Бисмарк живо возразил:

— Неужели вы полагаете, что…

— Прусская армия забудет свой долг и откажется идти? — закончил Мантейфель. — Нет, отнюдь нет: могут случиться частные уклонения в ландвере[8], но то будут единичные явления, и армия исполнит свою обязанность — она воплощение долга. Но неужели вы станете отрицать громадную разницу между долгом, исполненным с радостью и вдохновением, и долгом, исполненным неохотно и с отвращением?

— Радость и вдохновение придут за успехом.

— А до того?

— До того будет исполнен долг.

— Хорошо, — сказал Мантейфель. — Не сомневаюсь, что так будет, я хотел только поставить вам на вид, что могущественный и значительный фактор в этом деле будет не за, а против вас.

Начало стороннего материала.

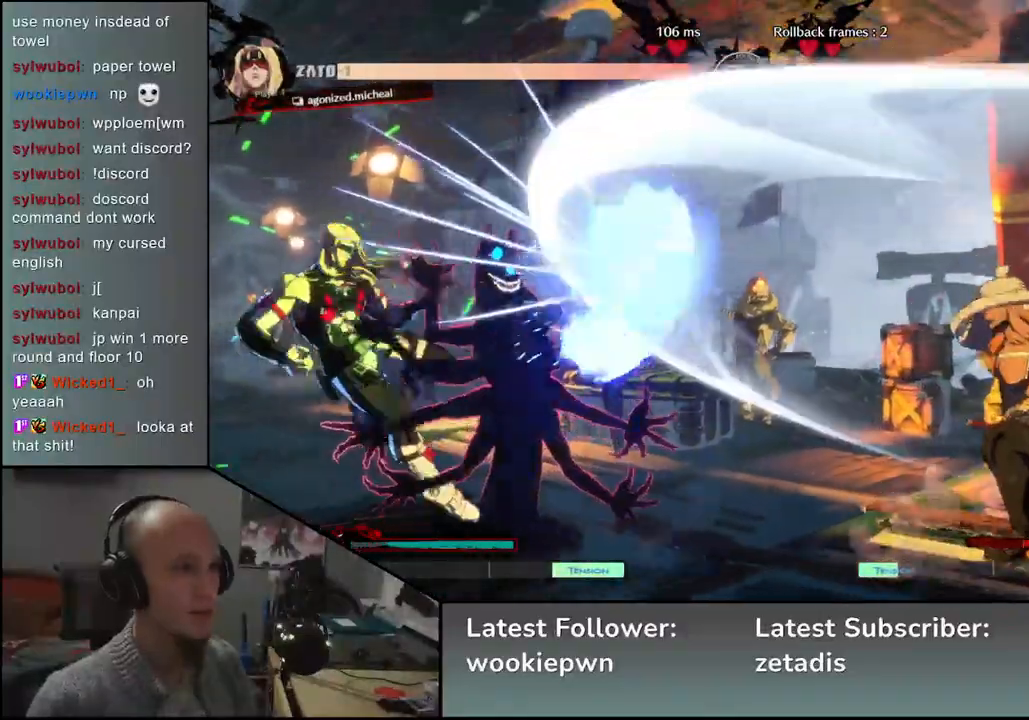
{"buttons": [], "left_stick": "right", "events": [[233, "left_stick", "right"]]}
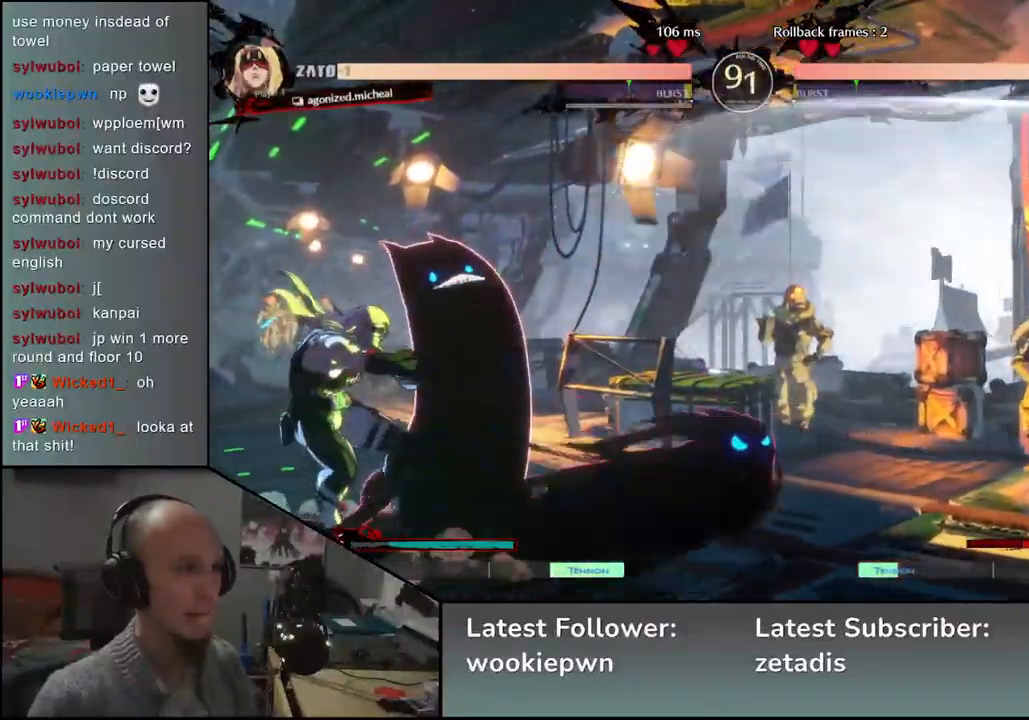
{"buttons": [], "left_stick": "right", "events": [[17, "left_stick", "down"], [100, "TRIANGLE", "down"], [100, "left_stick", "left"], [183, "left_stick", "down-right"], [217, "TRIANGLE", "up"], [450, "left_stick", "right"]]}
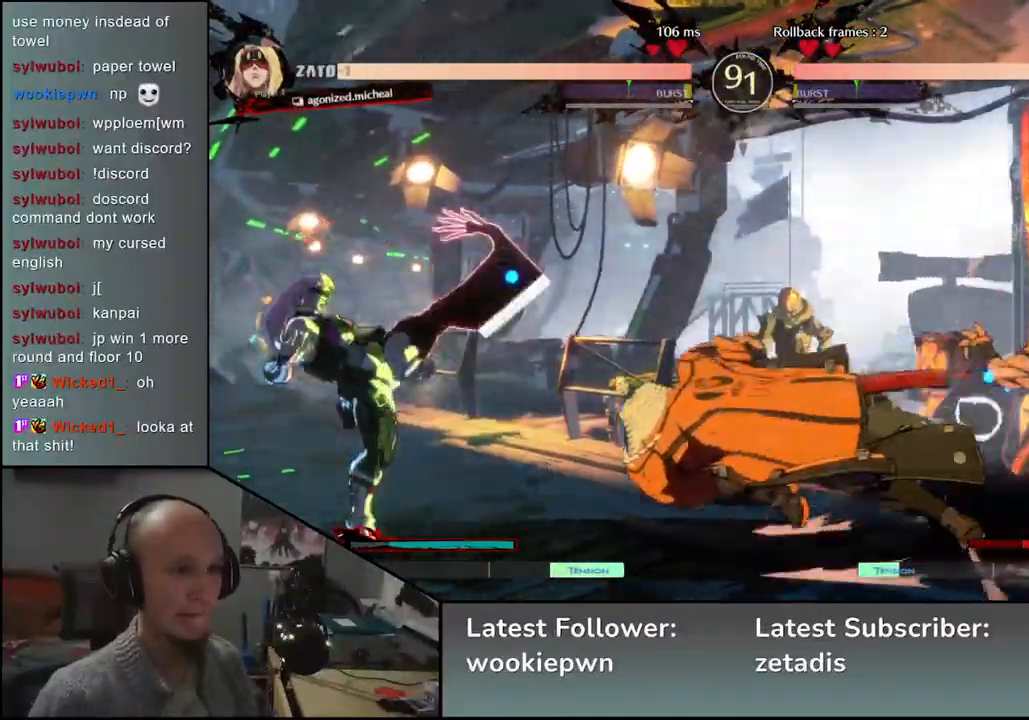
{"buttons": ["L2"], "left_stick": "left", "events": [[417, "left_stick", "down"], [483, "L2", "down"], [483, "left_stick", "left"]]}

— Я в этом отношении согласен с вами, — сказал Бисмарк, помолчав немного. — В настоящую минуту против меня то общественное мнение, которое вы так удачно сравнили с ветром. Только оно переменится так же быстро, как ветер. Но я не могу целиком с вами согласиться. Конечно, поверхностно образованное общество, дешевый либерализм гостиных и пивных говорит о той Германии, которая для них сделалась постоянной мечтой, не приемлет «гражданской» и «братской» войны против Австрии, — но поверьте мне, в прусском народе этого нет, стало быть, нет и в армии, вышедшей из этого народа. Народ видит в государстве Марии‑Терезии врага на своей границе, врага того прусского духа, который вдохнул в монархию старый Фриц. А те болтуны и фразеологи? О, их и их общественного мнения я не боюсь — они, как флюгер под ветром, повернутся к успеху.

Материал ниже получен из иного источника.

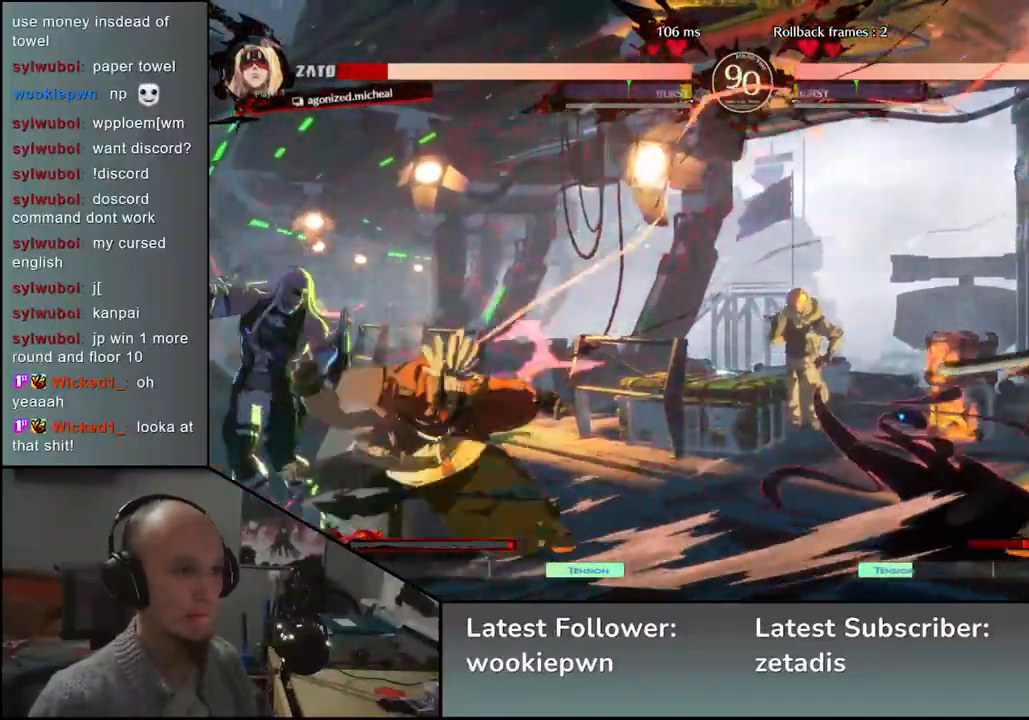
{"buttons": [], "left_stick": "center", "events": [[50, "L2", "up"], [117, "left_stick", "center"], [333, "TRIANGLE", "down"], [417, "TRIANGLE", "up"]]}
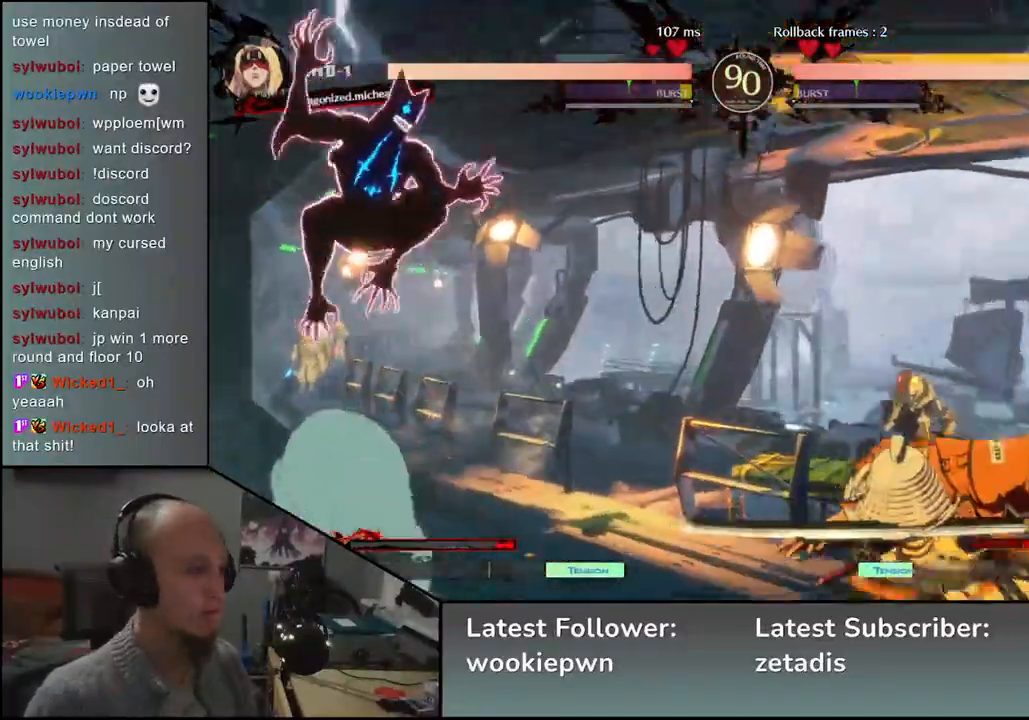
{"buttons": [], "left_stick": "right", "events": [[17, "TRIANGLE", "down"], [83, "TRIANGLE", "up"], [217, "left_stick", "right"]]}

— Я согласен с вами отчасти, но не вполне. Успех? Но подготовлен ли он? Мы коснулись двух фактов, теперь перейдем к третьему, может быть, важнейшему — к союзам. В каких вы отношениях с Францией, с Наполеоном Третьим?

При этом прямом вопросе, резкость которого выражалась как в остром, как сталь, взгляде, так и в тоне голоса, губы Бисмарка чуть‑чуть дрогнули, и по лицу его проскользнуло нечто вроде неуверенности, сомнения или недоверия, или всего этого одновременно. Оно, однако, так же быстро исчезло, и он отвечал спокойно и невозмутимо, как прежде:

— В хороших, в таких хороших, в каких можно быть с этим загадочным сфинксом.

— У вас есть обещание, удостоверение или, лучше того, личное слово Наполеона? — спросил Мантейфель.

— Вы допрашиваете строго, — отвечал Бисмарк, — но ведь я стою перед моим учителем, так выслушайте же, что в этом отношении сделано и как обстоит ситуация. Уже два года тому назад, в ноябре тысяча восемьсот шестьдесят четвертого, я говорил с императором по поводу датского вопроса — он живо желал присоединения Северного Шлезвига к Дании, — о затруднительном положении прусской монархии, расколотой на две части. Я указывал ему на то, как нерационально было бы учреждение нового маленького государства на севере и что гораздо лучше было бы для Дании иметь соседом большое, могущественное государство, нежели двор князька на своей границе, претендующего на датский престол. Император выслушал все, несколькими словами, казалось, одобрил мой взгляд на необходимость исправления прусской границы, но, по обыкновению его, не высказался прямо и определительно. Однако в нем было заметно серьезное нерасположение к Австрии, и он жаловался на ненадежность венского двора.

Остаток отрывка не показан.